• Text segment:
--------------------------------------------------
Jim Sheridan: ‘Cinema is kill, kill, kill’

The film director will receive a lifetime-achievement award at this month’s Ifta ceremony. But he’s still shouting, arguing and making ‘uncivilised’ movies

 

It’s midmorning at Windmill Lane Studios and Jim Sheridan – six-time Oscar nominee and recent septuagenarian – has taken a break from his Dublin postproduction duties on The Secret Scripture, his big-screen adaptation of Sebastian Barry’s 2008 novel, starring The Girl With the Dragon Tattoo’s Rooney Mara and Divergent’s Theo James.

He likes and admires Barry as a person and a writer, he says. That’s something of a theme with Sheridan; he speaks equally highly of Eoin Colfer, with whom he wrote a screen adaptation of Artemis Fowl (“the nicest guy you’ll ever meet”), John Boorman (“I’ve always felt I should emulate him, because he is such a good and decent man”), his brother Peter Sheridan (“I hope I’m thought of half as warmly as he is”) and any number of his old collaborators and muckers.

He’s generous in spirit toward others, but it’s hardly one-way traffic. On May 24th Sheridan will receive a lifetime-achievement award from the Irish Film & Television Academy, in recognition of, well, where to begin?

It is difficult to imagine what Irish cinema would look like without Jim Sheridan. We have that other twin titan, Neil Jordan, on the books, but both careers are, one feels, intertwined.
--------------------------------------------------
• Provided records:
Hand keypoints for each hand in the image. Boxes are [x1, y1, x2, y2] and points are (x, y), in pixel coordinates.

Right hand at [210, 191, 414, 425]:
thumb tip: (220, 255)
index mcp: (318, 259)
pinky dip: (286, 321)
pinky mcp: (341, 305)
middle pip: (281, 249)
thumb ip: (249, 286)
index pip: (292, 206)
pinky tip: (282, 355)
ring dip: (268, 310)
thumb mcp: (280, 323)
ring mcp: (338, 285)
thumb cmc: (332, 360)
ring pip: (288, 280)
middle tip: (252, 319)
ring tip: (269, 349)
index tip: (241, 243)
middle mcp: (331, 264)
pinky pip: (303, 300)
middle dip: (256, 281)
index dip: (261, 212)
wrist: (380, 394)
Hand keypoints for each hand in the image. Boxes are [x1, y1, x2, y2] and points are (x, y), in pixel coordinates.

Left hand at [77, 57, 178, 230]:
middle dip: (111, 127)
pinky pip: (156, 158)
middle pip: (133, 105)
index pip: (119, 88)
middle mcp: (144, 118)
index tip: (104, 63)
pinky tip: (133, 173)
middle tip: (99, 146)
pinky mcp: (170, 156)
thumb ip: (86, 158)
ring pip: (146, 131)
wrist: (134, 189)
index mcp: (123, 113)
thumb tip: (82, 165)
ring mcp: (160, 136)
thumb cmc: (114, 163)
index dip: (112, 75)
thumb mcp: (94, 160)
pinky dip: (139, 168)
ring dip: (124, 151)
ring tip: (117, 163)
--------------------------------------------------
• Task to carry out: Edit the Jim Sheridan profile from the passage starting at "It’s midmorning at" and ending at "collaborators and muckers.", putting "early afternoon" in place of "midmorning". The entries have no role in this exercise.

• Written reply:
It’s early afternoon at Windmill Lane Studios and Jim Sheridan – six-time Oscar nominee and recent septuagenarian – has taken a break from his Dublin postproduction duties on The Secret Scripture, his big-screen adaptation of Sebastian Barry’s 2008 novel, starring The Girl With the Dragon Tattoo’s Rooney Mara and Divergent’s Theo James.

He likes and admires Barry as a person and a writer, he says. That’s something of a theme with Sheridan; he speaks equally highly of Eoin Colfer, with whom he wrote a screen adaptation of Artemis Fowl (“the nicest guy you’ll ever meet”), John Boorman (“I’ve always felt I should emulate him, because he is such a good and decent man”), his brother Peter Sheridan (“I hope I’m thought of half as warmly as he is”) and any number of his old collaborators and muckers.